The European Union has built some of the world’s most ambitious digital regulations. From the Digital Markets Act and Digital Services Act to the Data Act and upcoming AI Act, a clear logic runs through them: the bigger you are, the more you must comply, report, and share.
This asymmetric regulation model is designed to rebalance the digital economy by placing stricter obligations on a handful of dominant—mostly non-European—tech platforms. The intent is to correct market distortions and protect users. On principle, it makes sense.
But in practice, something is shifting. These laws are no longer solely about fairness, transparency, or competition. In Brussels, digital regulation is increasingly seen as a tool of economic sovereignty and geopolitical leverage. The prevailing mood suggests it could soon be used not to build a stronger European ecosystem, but to constrain foreign influence, particularly from the United States.
This shift is subtle, but unmistakable. Policymakers are speaking more openly about using digital regulation to assert Europe’s independence from Silicon Valley. That ambition is understandable—but it risks turning Europe’s entire tech sector into a bargaining chip in transatlantic trade disputes.
With digital services among its largest exports, the U.S. has already taken notice of Brussels’ increasingly pointed regulatory agenda. What began as a principled attempt to regulate powerful platforms is drifting into regulatory retaliation. The consequences won’t stop at compliance burdens. They’re likely to spill into broader trade tensions, investment headwinds, and splintered standards.
Europe, once seen as a trend-setter for thoughtful digital governance, now risks becoming known for digital protectionism.
While regulators aim at Big Tech, it’s Europe’s own digital ecosystem—startups, scale-ups, and growth-stage companies—that may end up paying the price.
Asymmetric regulation was meant to protect SMEs by carving them out of complex requirements. But in reality, it penalises success. The moment a European company grows large enough to compete globally, it falls into the same compliance trap designed for trillion-dollar giants. Data-sharing obligations without reciprocity, vague reporting rules, and high administrative burdens become unavoidable.

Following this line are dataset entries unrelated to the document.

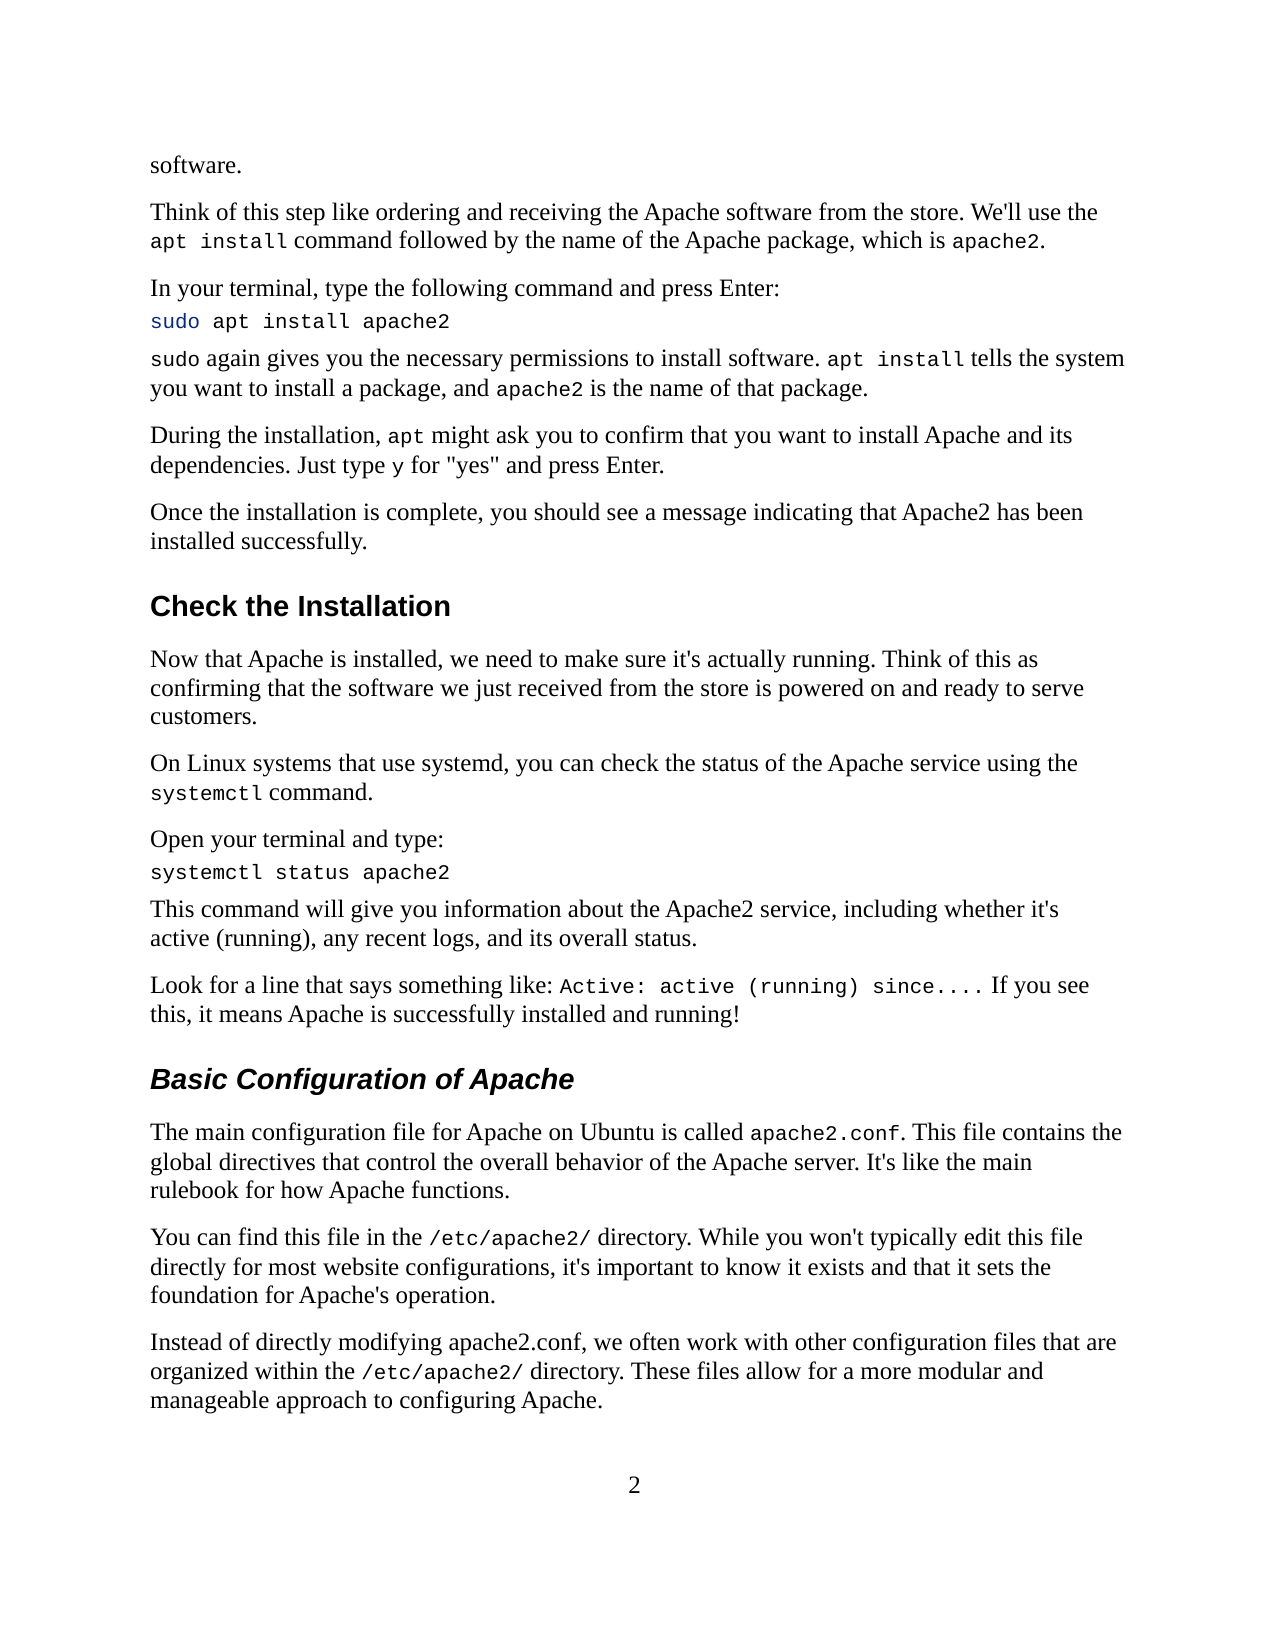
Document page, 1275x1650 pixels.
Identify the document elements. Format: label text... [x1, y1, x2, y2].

text During the installation, apt might ask you to confirm that you want to install Apache and its dependencies. Just type y for "yes" and press Enter. [150, 420, 1125, 479]
text In your terminal, type the following command and press Enter: [150, 273, 1125, 302]
text You can find this file in the /etc/apache2/ directory. While you won't typically edit this file directly for most website configurations, it's important to know it exists and that it sets the foundation for Apache's operation. [150, 1222, 1125, 1309]
subtitle Basic Configuration of Apache [150, 1062, 1125, 1096]
text Open your terminal and type: [150, 824, 1125, 853]
text software. [150, 150, 1125, 179]
text sudo apt install apache2 [150, 311, 1125, 334]
text Think of this step like ordering and receiving the Apache software from the store. We'll use the apt install command followed by the name of the Apache package, which is apache2. [150, 197, 1125, 255]
text The main configuration file for Apache on Ubuntu is called apache2.conf. This file contains the global directives that control the overall behavior of the Apache server. It's like the main rulebook for how Apache functions. [150, 1117, 1125, 1204]
text Now that Apache is installed, we need to make sure it's actually running. Think of this as confirming that the software we just received from the store is powered on and ready to serve customers. [150, 644, 1125, 730]
text On Linux systems that use systemd, you can check the status of the Apache service using the systemctl command. [150, 748, 1125, 806]
text sudo again gives you the necessary permissions to install software. apt install tells the system you want to install a package, and apache2 is the name of that package. [150, 343, 1125, 402]
text systemctl status apache2 [150, 862, 1125, 886]
text This command will give you information about the Apache2 service, including whether it's active (running), any recent logs, and its overall status. [150, 894, 1125, 952]
subtitle Check the Installation [150, 589, 1125, 622]
text Look for a line that says something like: Active: active (running) since.... If you see this, it means Apache is successfully installed and running! [150, 970, 1125, 1028]
text Once the installation is complete, you should see a message indicating that Apache2 has been installed successfully. [150, 497, 1125, 555]
text Instead of directly modifying apache2.conf, we often work with other configuration files that are organized within the /etc/apache2/ directory. These files allow for a more modular and manageable approach to configuring Apache. [150, 1327, 1125, 1414]
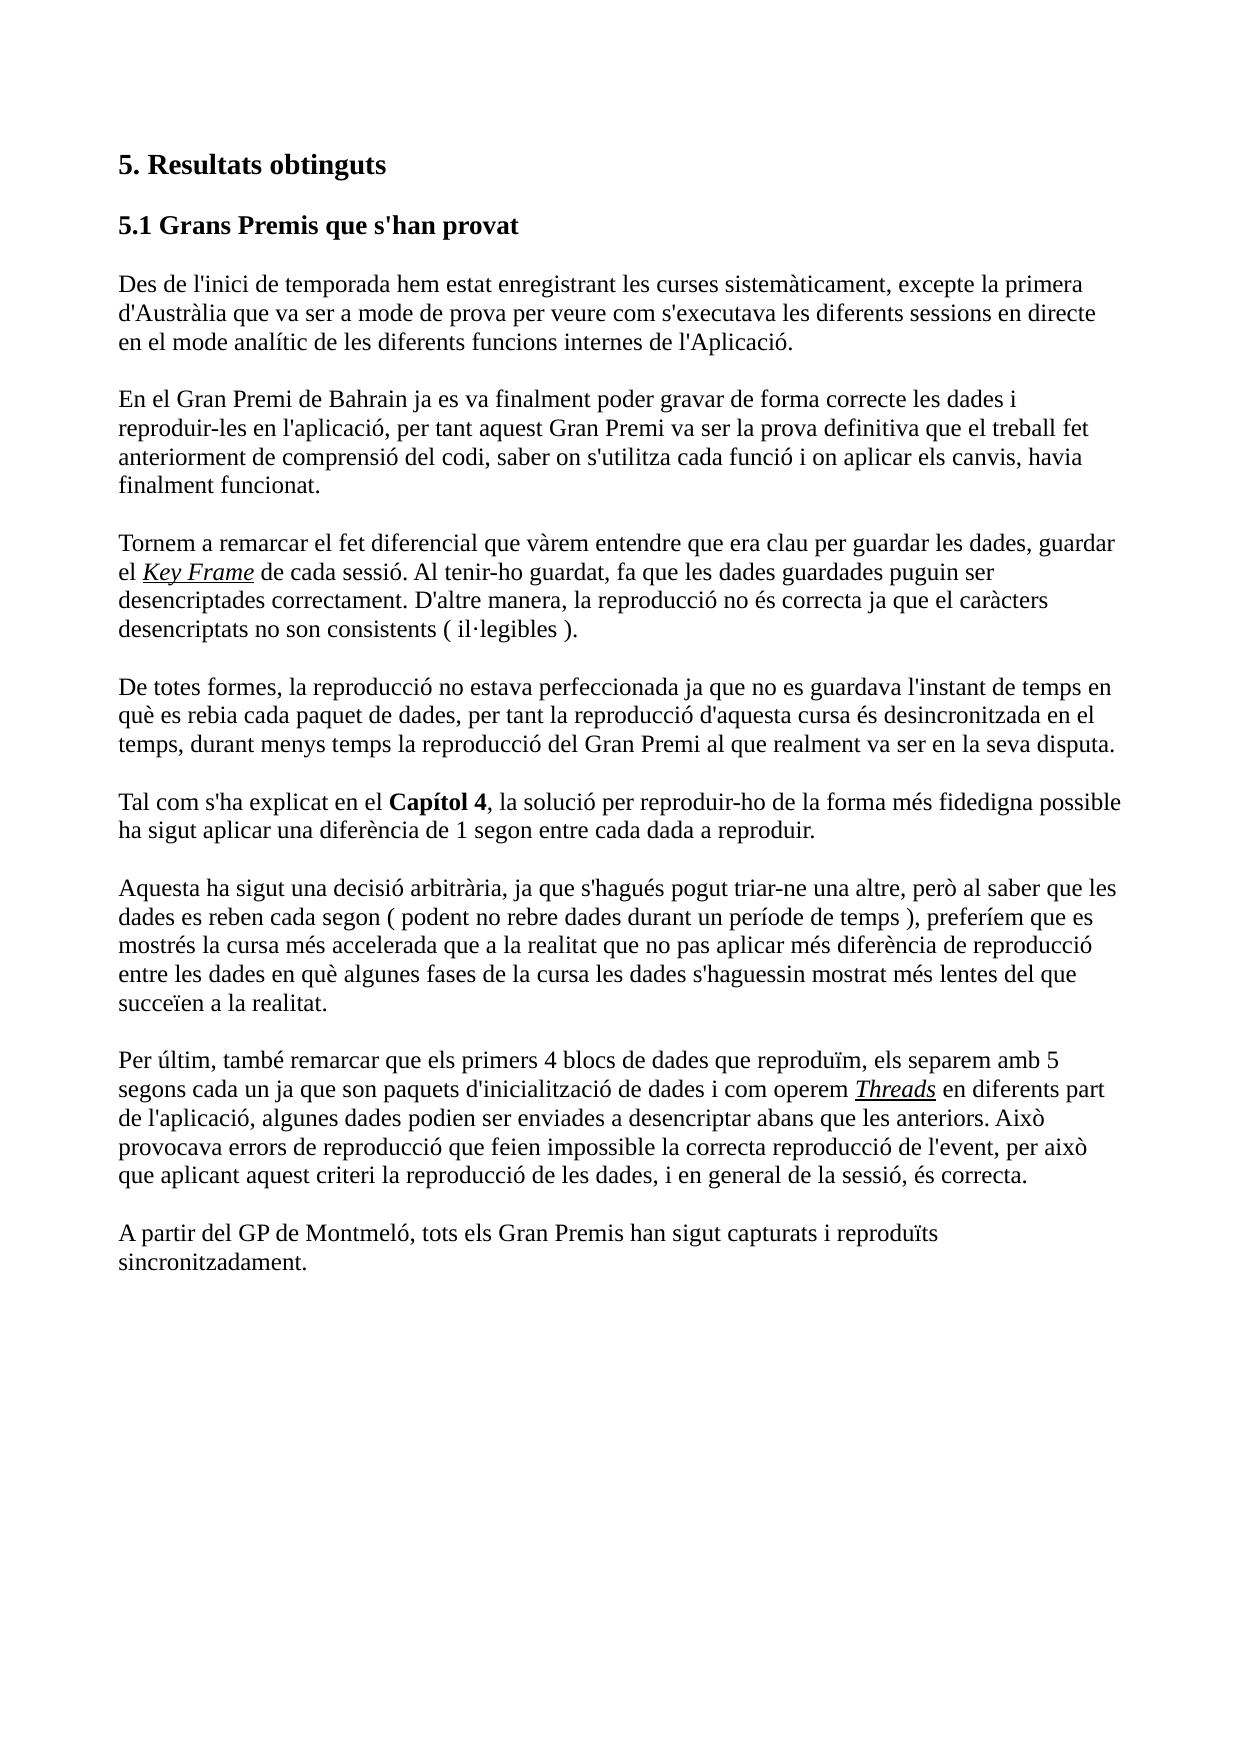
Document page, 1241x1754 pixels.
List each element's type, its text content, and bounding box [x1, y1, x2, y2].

Rather than encouraging scale, the EU is effectively setting a ceiling on ambition. For smaller firms, “simplification” often means inconsistent enforcement and legal uncertainty across member states.
If this continues, Europe won’t produce digital champions. It will produce cautious companies, strategically staying below the threshold that triggers regulatory escalation.
Yes, oversight is necessary. The dominance of Big Tech deserves scrutiny. But sovereignty cannot be built on constraint alone—it must also empower. That’s the missing half of Europe’s digital strategy.
By tying regulation to geopolitical objectives, the EU risks undermining the very innovation it seeks to foster. If other regions mirror this approach—and Washington responds—the global digital landscape could fracture into competing compliance blocs. For a region that depends on scale, interoperability, and openness, that would be a self-defeating move.
In the U.S., the tech industry is already pressuring politicians to rethink tariffs and regulatory overreach. Europe’s tech community must do the same.
Europe’s founders, investors, and innovators need to find their voice. They must make it clear to policymakers that the tech sector is not a tool for geopolitical point-scoring—but a cornerstone of Europe’s future prosperity.
A healthy digital ecosystem needs guardrails. But it also needs freedom to scale, compete, and thrive. Regulation alone won’t deliver sovereignty. Without a complementary strategy for growth, Europe risks regulating itself into irrelevance.